EXERCISE DETAILS: The required answer is the run of lines from the one holding "Därefter pris 59" to the end of the data below, copied exactly and free of pictures.

(Page-level text extractions)
____
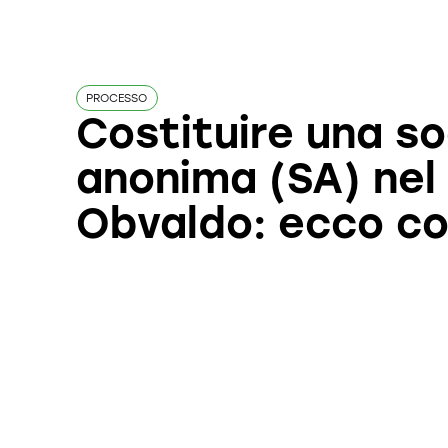
PROCESSO
Costituire una s
anonima (SA) nel
Obvaldo: ecco co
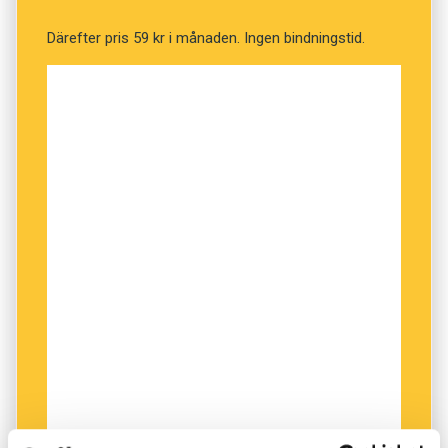
Därefter pris 59 kr i månaden. Ingen bindningstid.
– Stop looking at my vajayjay, ’sluta titta på min
snippa’, väser nämligen den födande läkaren till
sin kollega. (Sök på Miranda giving birth på
webbplatsen Youtube för att se klippet.)
Shonda Rhimes, en av seriens skapare, skrev in
ordet i manus för att undvika de anmälningar
som alltid följer om någon säger vagina i tv.
Många tittare gillade vajayjay. Det hela tog riktig
fart när en av tv-seriens största fans,
megakändisen Oprah Winfrey, i sin tur började
använda ordet i sin pratshow. Med tanke på att
den pratshowen har över tio miljoner tittare, är
det inte förvånande att ordet fick stort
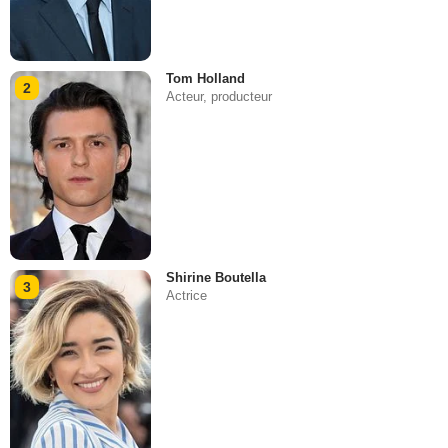
Tom Holland
2
Acteur, producteur
Shirine Boutella
3
Actrice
____
TASK RESULT:
Därefter pris 59 kr i månaden. Ingen bindningstid.
– Stop looking at my vajayjay, ’sluta titta på min
snippa’, väser nämligen den födande läkaren till
sin kollega. (Sök på Miranda giving birth på
webbplatsen Youtube för att se klippet.)
Shonda Rhimes, en av seriens skapare, skrev in
ordet i manus för att undvika de anmälningar
som alltid följer om någon säger vagina i tv.
Många tittare gillade vajayjay. Det hela tog riktig
fart när en av tv-seriens största fans,
megakändisen Oprah Winfrey, i sin tur började
använda ordet i sin pratshow. Med tanke på att
den pratshowen har över tio miljoner tittare, är
det inte förvånande att ordet fick stort
Tom Holland
2
Acteur, producteur
Shirine Boutella
3
Actrice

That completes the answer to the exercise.